With the influx of rainbow, white bleach blonde, and other crazy hair colors hitting Instagram and real life recently, I think we've all been wondering the same thing: How can celebrities change their hair color so often without it getting totally fried? Well, it's all about what you add to your color mixture.
The first thing I learned in beauty school, before I was ever allowed to touch a single strand of hair, is the anatomy of hair and the scalp. Lest all of the stories and products mislead you, hair is dead as dirt, and made of the same stuff as our nails: Keratin protein.
Hair strands are tubular structures that vary in diameter, curl pattern, and color. The structure is comprised of bonds that provide hair with it’s strength and memory. These bonds are what's at stake every time you subject your hair to a chemical service such as bleaching or coloring. If you dye your hair constantly and without taking any precautions to protect those bonds, you'll end up with a dried, fried mess. Luckily, hair products like Continuum and Olaplex that help protect your hair from totally frying with each process.
Hair’s main strength comes from disulfide bonds, which cross link protein strands to form the strand. Hair color chemicals are formulated to open up hair’s outer cuticle layer and fiddle with pigment in the cortex. The cuticle is very easy to damage, water, pH, and temperature can all affect it, but chemicals are the easiest (and fastest) way to damage hair. This class of products is exactly why more and more people are able to go platinum and switch hair colors every week (cough Kylie Jenner cough) without the hardcore damage normally associated with the process.
Olaplex is a wonderful product that was accidentally created during the pursuit of a synthetic substitute for argan oil. It’s become extremely popular, and when I tried it last year with my colorist friend Drew Calloway at Laicale, I was really surprised how light we were able to go in one session. When Calloway began working with DS Laboratories' product, Continuum Ro:Maxx and Ro:Zen, I had to see it for myself.

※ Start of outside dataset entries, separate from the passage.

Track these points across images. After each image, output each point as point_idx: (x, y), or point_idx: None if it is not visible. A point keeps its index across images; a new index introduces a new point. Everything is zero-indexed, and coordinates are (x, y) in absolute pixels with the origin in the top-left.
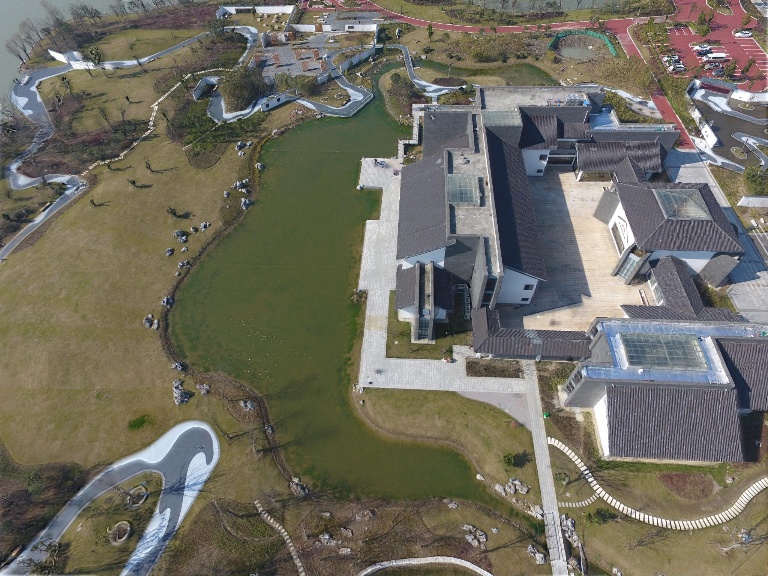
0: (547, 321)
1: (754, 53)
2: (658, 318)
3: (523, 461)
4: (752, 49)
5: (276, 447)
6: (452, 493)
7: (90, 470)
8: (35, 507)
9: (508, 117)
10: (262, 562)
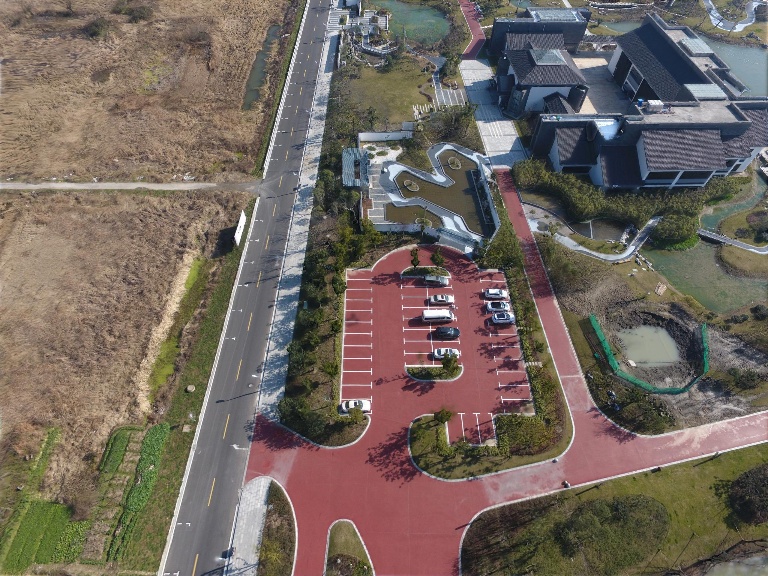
0: (595, 63)
1: (361, 345)
2: (550, 39)
3: (592, 26)
4: (359, 358)
5: (693, 30)
6: (614, 24)
7: (759, 21)
8: (765, 14)
9: (701, 91)
10: (671, 8)
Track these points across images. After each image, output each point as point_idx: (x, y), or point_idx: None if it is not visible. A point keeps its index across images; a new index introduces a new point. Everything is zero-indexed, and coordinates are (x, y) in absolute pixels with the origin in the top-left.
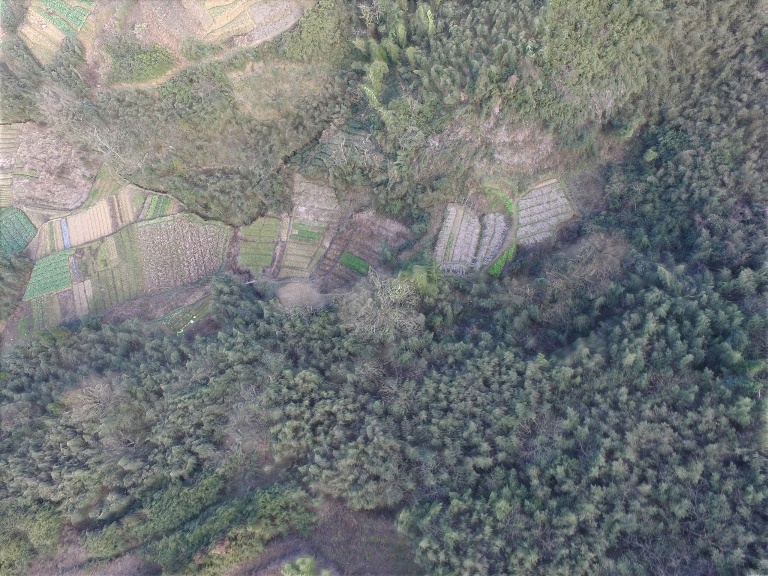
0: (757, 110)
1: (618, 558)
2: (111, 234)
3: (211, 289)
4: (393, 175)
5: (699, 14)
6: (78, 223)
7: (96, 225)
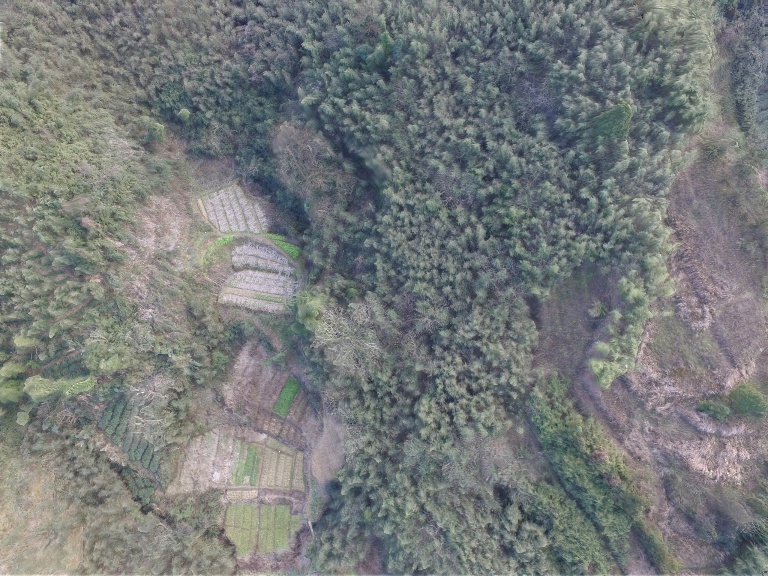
0: (152, 27)
1: (535, 129)
2: None
3: (327, 569)
4: (183, 361)
5: (39, 55)
6: None
7: None
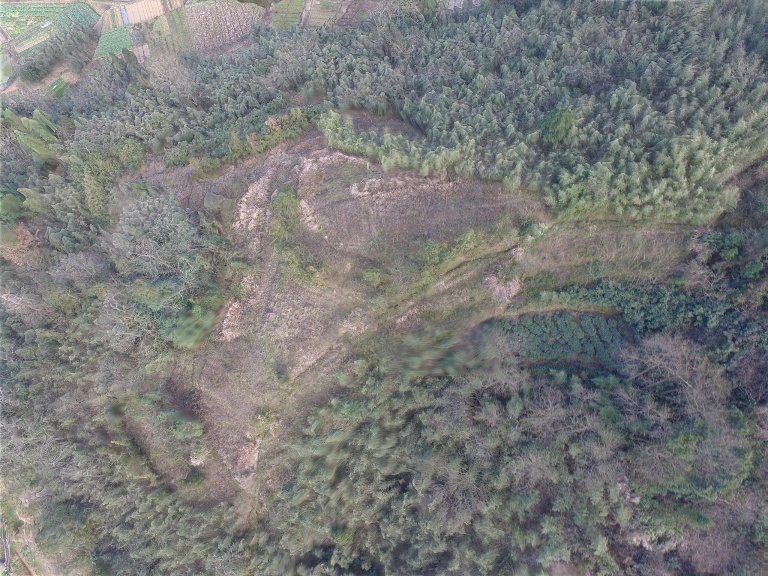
0: None
1: None
2: (163, 14)
3: (251, 27)
4: None
5: None
6: (135, 9)
7: (150, 10)
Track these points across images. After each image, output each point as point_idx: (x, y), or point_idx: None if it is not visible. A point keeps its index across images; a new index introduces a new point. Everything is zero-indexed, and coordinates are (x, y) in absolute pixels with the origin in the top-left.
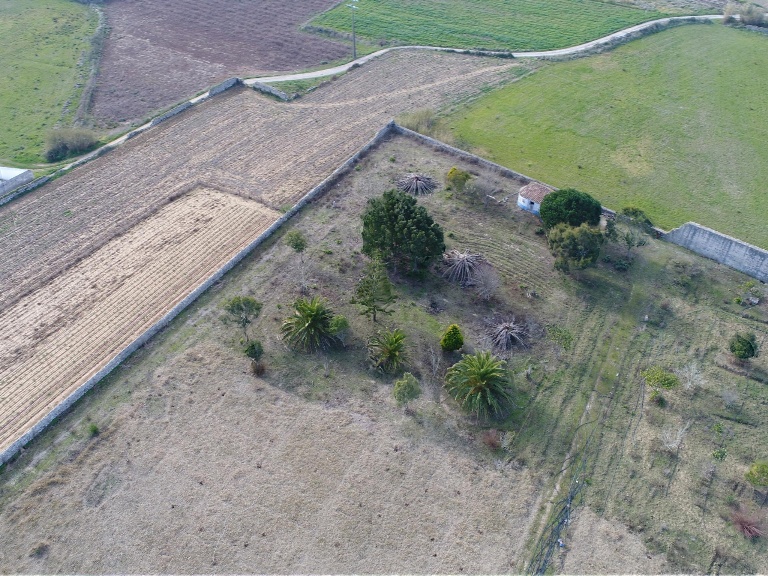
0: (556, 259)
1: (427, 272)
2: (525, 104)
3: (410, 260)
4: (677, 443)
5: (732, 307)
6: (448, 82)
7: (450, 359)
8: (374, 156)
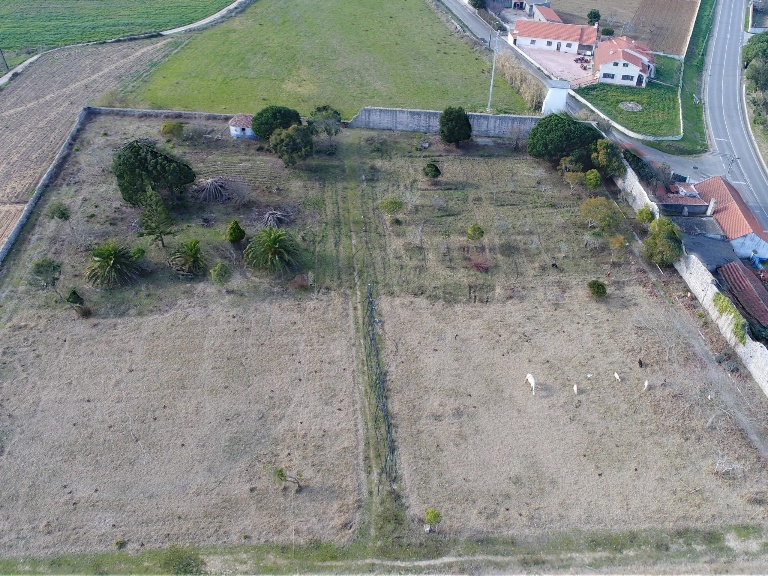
0: (284, 157)
1: (186, 202)
2: (194, 67)
3: (169, 195)
4: (419, 240)
5: (414, 154)
6: (115, 67)
7: (241, 247)
8: (86, 136)
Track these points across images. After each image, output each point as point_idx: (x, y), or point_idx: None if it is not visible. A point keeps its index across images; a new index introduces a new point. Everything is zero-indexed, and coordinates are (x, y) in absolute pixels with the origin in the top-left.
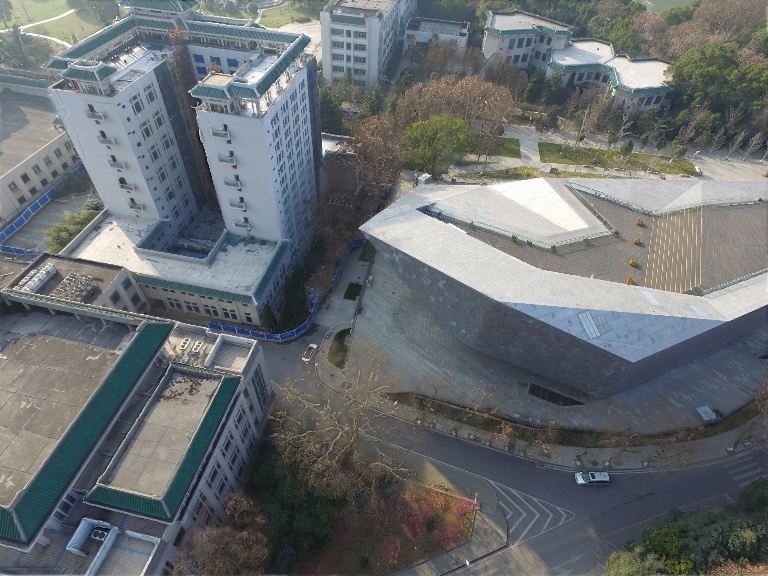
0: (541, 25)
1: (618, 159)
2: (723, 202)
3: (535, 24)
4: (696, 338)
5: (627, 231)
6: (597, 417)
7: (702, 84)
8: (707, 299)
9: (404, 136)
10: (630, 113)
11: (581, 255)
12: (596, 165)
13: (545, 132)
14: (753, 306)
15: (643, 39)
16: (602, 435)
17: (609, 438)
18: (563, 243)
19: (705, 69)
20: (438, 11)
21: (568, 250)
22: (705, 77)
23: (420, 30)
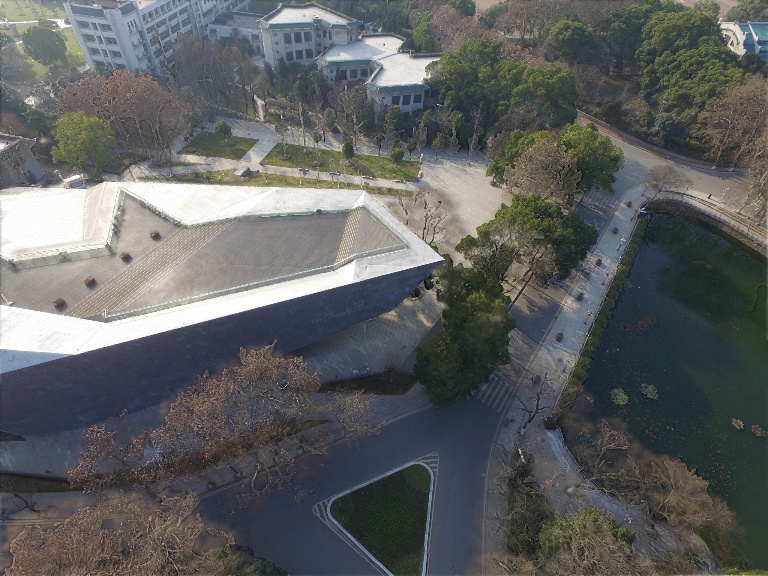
0: (323, 19)
1: (343, 162)
2: (271, 212)
3: (319, 17)
4: (38, 373)
5: (130, 244)
6: (26, 456)
7: (452, 82)
8: (106, 326)
9: (58, 134)
10: (378, 113)
11: (41, 270)
12: (314, 168)
13: (282, 132)
14: (132, 336)
15: (441, 34)
16: (16, 478)
17: (23, 481)
18: (36, 256)
19: (453, 65)
20: (255, 5)
21: (32, 264)
22: (453, 74)
23: (227, 24)
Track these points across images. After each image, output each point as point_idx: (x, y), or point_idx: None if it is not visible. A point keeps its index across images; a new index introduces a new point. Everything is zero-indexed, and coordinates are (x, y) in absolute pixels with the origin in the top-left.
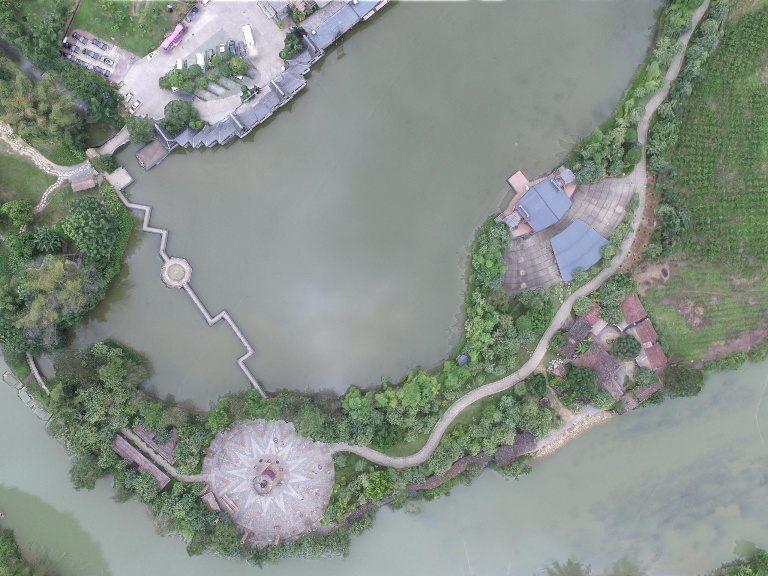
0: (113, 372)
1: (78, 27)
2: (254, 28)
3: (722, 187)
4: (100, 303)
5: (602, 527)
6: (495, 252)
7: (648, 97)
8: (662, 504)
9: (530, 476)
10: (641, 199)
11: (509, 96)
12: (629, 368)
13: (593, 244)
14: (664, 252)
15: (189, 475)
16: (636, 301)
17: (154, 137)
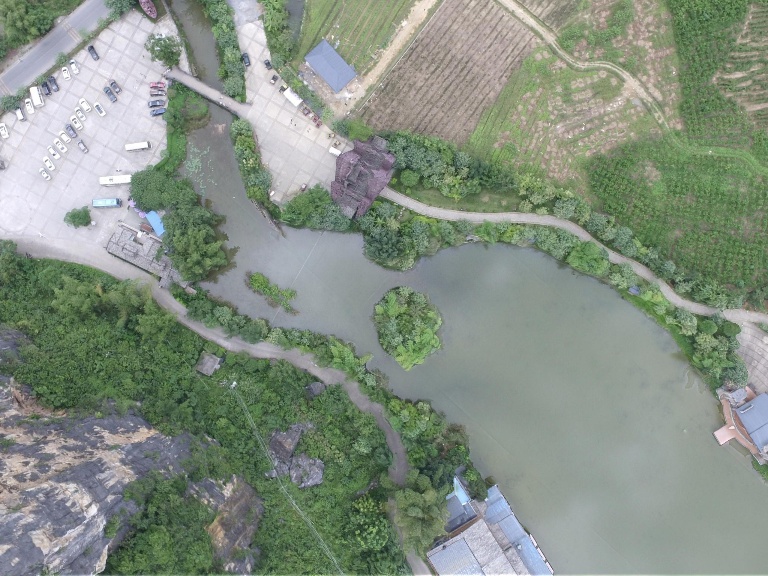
0: None
1: None
2: None
3: (760, 236)
4: None
5: None
6: None
7: None
8: None
9: None
10: (760, 317)
11: (638, 433)
12: None
13: None
14: None
15: None
16: None
17: None
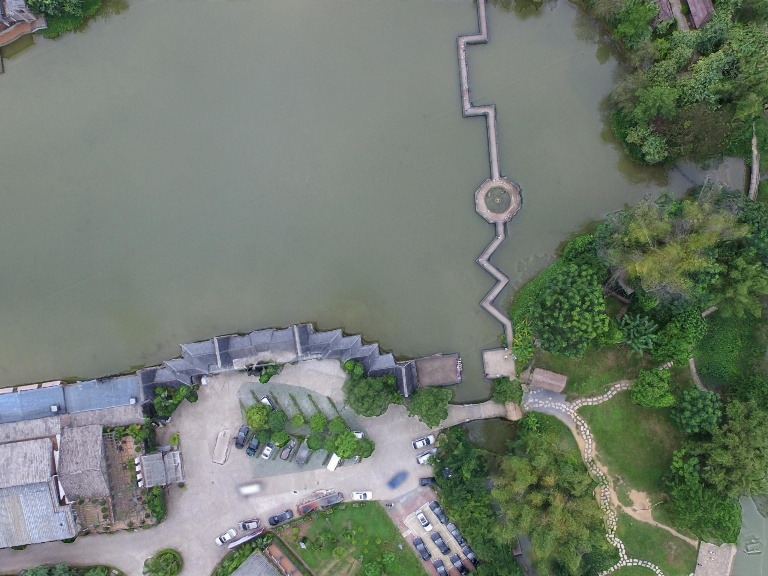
0: None
1: None
2: None
3: None
4: None
5: None
6: None
7: None
8: None
9: None
10: None
11: None
12: None
13: None
14: None
15: None
16: None
17: (422, 388)
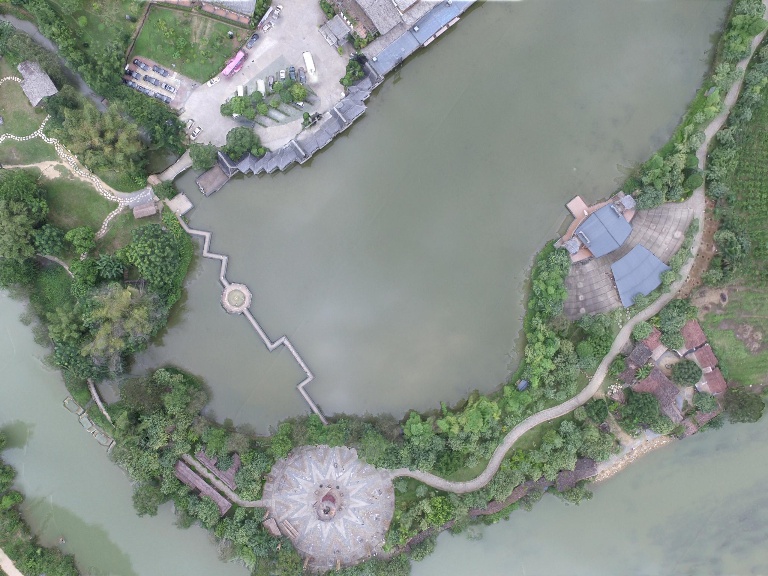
0: (178, 399)
1: (139, 54)
2: (314, 54)
3: None
4: (161, 329)
5: (660, 551)
6: (556, 278)
7: (707, 122)
8: (720, 528)
9: (590, 501)
10: (700, 224)
11: (567, 121)
12: (688, 393)
13: (653, 270)
14: (725, 278)
15: (251, 501)
16: (696, 326)
17: (215, 163)
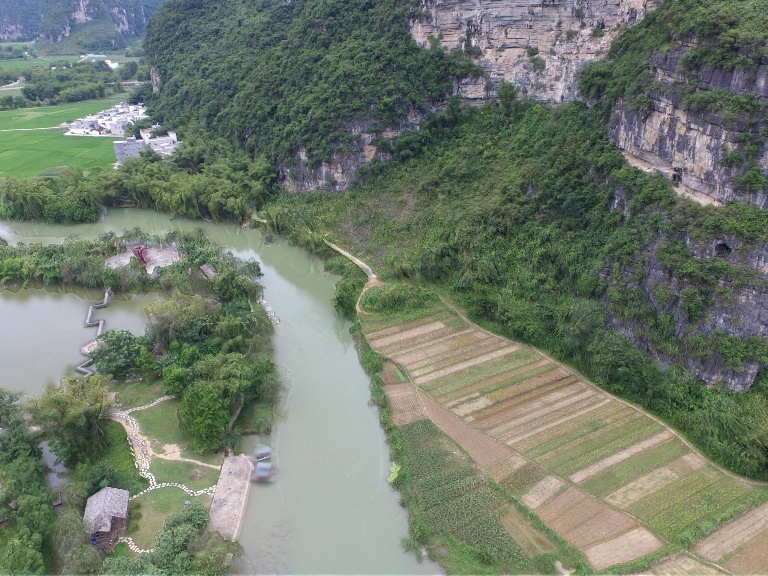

These products are very new to the hair world, and they have cannonballed all over Instagram and the hair color world, leaving no salon untouched. This is the power of social media, within 18 months, these products are bonafide bestsellers. The absolute hair kween of social media, Jen Atkin, is an endorser of Continuum, and stylist to the Kardashian-Jenner-Wests, who she blondes (and more) on the regular.
If it was good enough for the Kardashians, I figured it was good enough for me. I let Calloway foil me up with his signature #PaintedbyDrew blonding technique to put Continuum's bond preserving skills to the gauntlet. I have had some form of ombre hair for the past eight years, so I was ready to go a bit lighter, for science, to properly test the abilities of the system. My hair can take some damage, but because it grows very slowly I usually color one or two times a year max to keep it pristine. If Continuum leaves my hair in better shape, I won’t be as conservative with my hair color, that’s for sure.
Products like this are added to the mixing bowl by the stylist, but can also be used as standalone treatments. They typically focus on protecting the disulfide bonds of the hair, which are most threatened by coloring and especially bleaching. Though Olaplex works brilliantly, the effect isn’t permanent. I would say that it’s still a vital service for those who are bleaching, but it’s really not rebuilding the bonds — more giving them some spackle, that requires maintenance in the long run. It’s a great additive to color, and gives people who's hair normally could never survive a bleaching process a chance to enjoy the fun.
The big difference in Continuum is that it not only protects the integrity of disulfide bonds in a similar way to Olaplex, it actually chemically tightens the cuticle, which in turn extends that protection to the other bonds of the hair strand, salt and acid bonds. This is the absolutely crucial benefit. Continuum also doesn’t require a second shampoo in between the toning process and color process, which is great since Calloway and many other stylists advocating as little shampooing as possible for color longevity.
More Continuum pros: Hair is processed with the same chemical power and the same amount of time as if you never added it. Olaplex requires you to use more power, as the product slightly dilutes your formula. It also add processing time, and sometimes double an already lengthy service.
I can see why Jen Atkin uses the faster and more comprehensive version! Calloway gave me the blondest hair I’ve had in years and I adore it. The greatest part is that I don’t feel like my hair is brittle, broken, or compromised at all. True to it’s description, my hair looked shiny, voluminous, and healthy. Frankly it looked healthier after coloring than before, and it was mostly virgin hair to start!
As my hair begins to gray, instead of trapping myself in an endless cycle of single processing every four to six weeks for the rest of all eternity, I feel like I have an alternative plan that’s not going to cost me healthy hair. I can allow my hair to grow in as grey as it wants, highlighting on occasion to blend and blur it, without being concerned about destroying my hard-to-grow hair!
If you have been dying to go platinum, pastel, or even just want healthier hair with what you’ve got, find a salon or stylist using the Continuum system and try it for yourself!